Ushuaia tem uma história fascinante. Começa com os yamanas, os "esquimós" do Polo Sul, que viviam aqui pelo menos seis mil anos antes de as primeiras expedições europeias chegarem, no século 16, e os dizimarem,no início do século 19. Além de alguns traços na população, restaram apenas retratos no Museu Yamanas e nos livros das lojas de suvenires. Já dos navegadores ficaram os relatos sobre a terra hostil, o frio que arrepia os ossos, as aves que continuam a povoar a Isla de los Lobos, bem ilustrados no Museu Marítimo. Se quiser ir além, pegue um dos catamarãs que saem do porto, na Avenida Maipú, rumo ao Farol Les Eclaireus.

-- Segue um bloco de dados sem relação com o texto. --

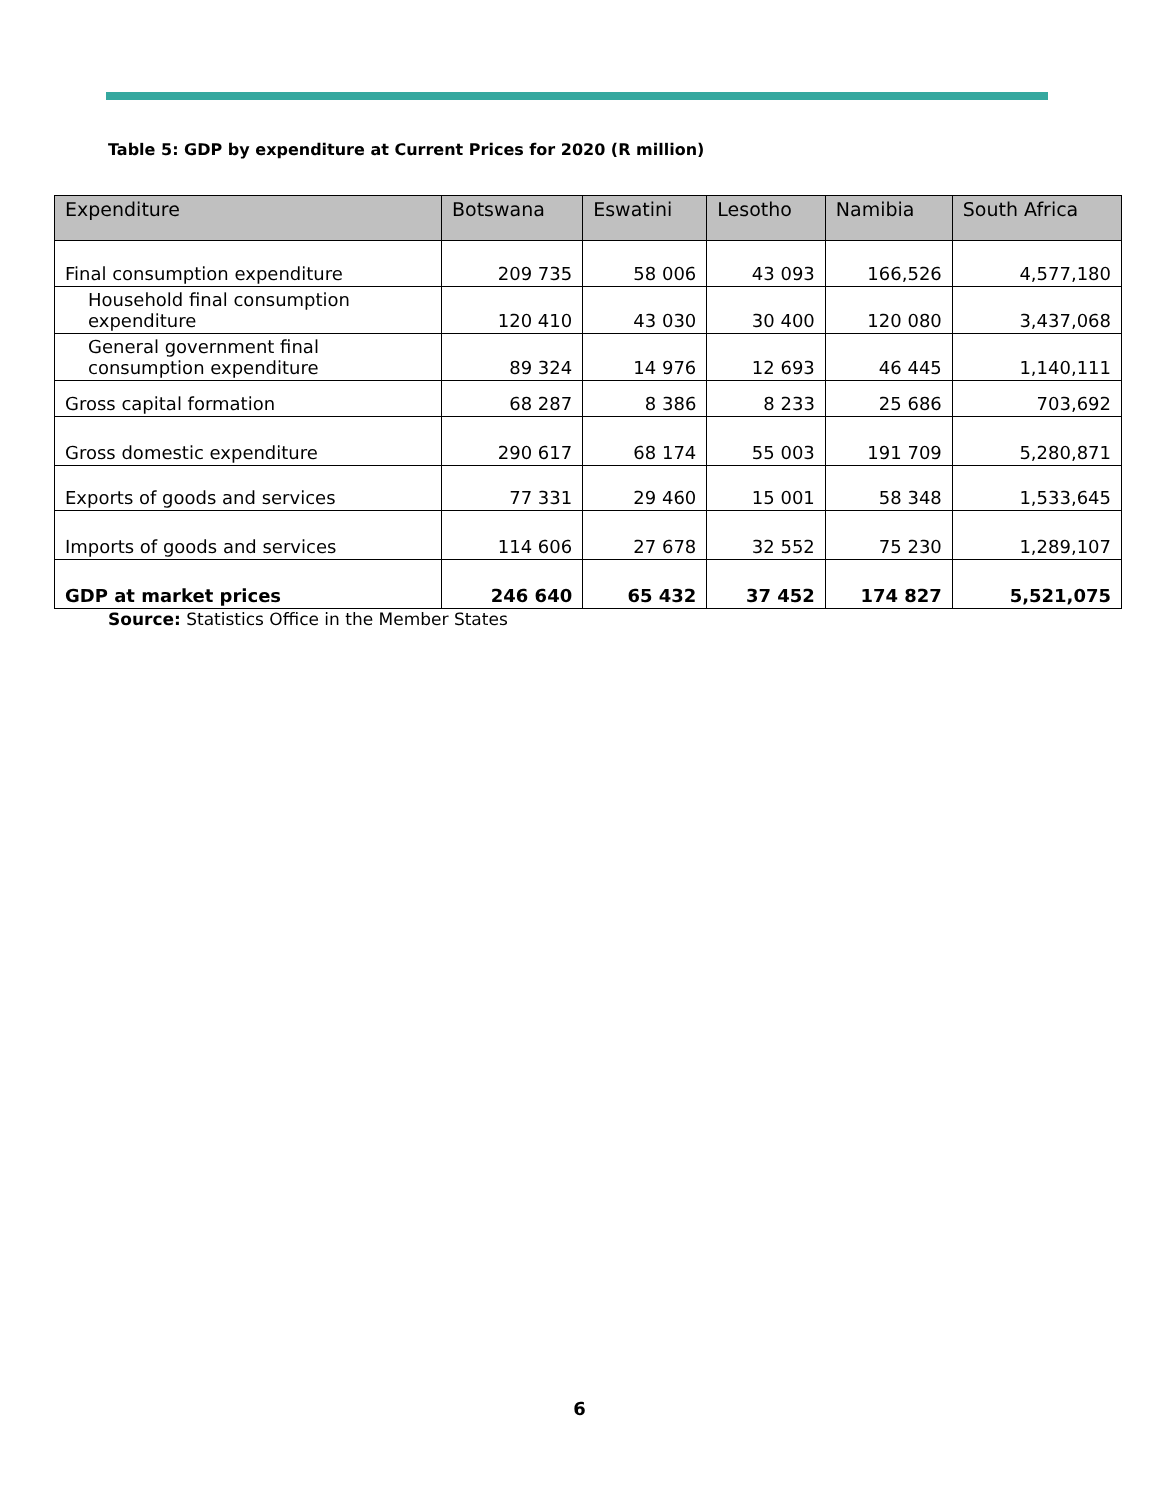Table 5: GDP by expenditure at Current Prices for 2020 (R million)
| Expenditure | Botswana | Eswatini | Lesotho | Namibia | South Africa |
| --- | --- | --- | --- | --- | --- |
| Final consumption expenditure | 209 735 | 58 006 | 43 093 | 166,526 | 4,577,180 |
| Household final consumption expenditure | 120 410 | 43 030 | 30 400 | 120 080 | 3,437,068 |
| General government final consumption expenditure | 89 324 | 14 976 | 12 693 | 46 445 | 1,140,111 |
| Gross capital formation | 68 287 | 8 386 | 8 233 | 25 686 | 703,692 |
| Gross domestic expenditure | 290 617 | 68 174 | 55 003 | 191 709 | 5,280,871 |
| Exports of goods and services | 77 331 | 29 460 | 15 001 | 58 348 | 1,533,645 |
| Imports of goods and services | 114 606 | 27 678 | 32 552 | 75 230 | 1,289,107 |
| GDP at market prices | 246 640 | 65 432 | 37 452 | 174 827 | 5,521,075 |
Source: Statistics Office in the Member States
6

A vista do Canal Beagle é tão bonita quanto a do avião, e no passeio de duas horas e meia podem-se observar leões-marinhos e cormorões-imperiais - pássaros que parecem pinguins mas voam -, além de sentir um pouquinho da emoção dos primeiros desbravadores.
Também pelo canal chegaram os prisioneiros que, em 1896, começaram a construir o povoado como ele é hoje. Num primeiro momento viveram em casas fueguinas, feitas com madeira e chapas de metal, que ainda podem ser vistas em algumas ruas, quase sempre pintadas com cores fortes. Depois construíram o Presídio Nacional, hoje Museu do Presídio, pelo qual passaram desde assassinos de alta periculosidade até batedores de carteira ilustres, como Carlos Gardel, que viveu ali por três anos, além de presos políticos. Para aguentar o frio da Patagônia argentina, os prisioneiros iam até o bosque, hoje Parque Nacional Tierra del Fuego, a fim de buscar lenha para a calefação do presídio. Esse caminho era feito num trem, que foi reformado em 1994, assim como parte dos trilhos, para receber turistas e é conhecido como Trem do Fim do Mundo.
Como está a apenas mil quilômetros da Antártica, até cerca de 50 anos atrás pesquisadores e uns poucos turistas passavam pela cidade apenas para uma pausa antes de chegar às geleiras antárticas. A instalação da sede da Marinha argentina, em 1950, facilitou expedições científi cas e, pouco depois, cruzeiros turísticos. Alguns desses visitantes se enamoraram pela cidade e resolveram ficar por lá, iniciando o desenvolvimento de uma infra turística. Abriram hotéis, restaurantes e centros de lazer, atraindo mais pessoas para Ushuaia.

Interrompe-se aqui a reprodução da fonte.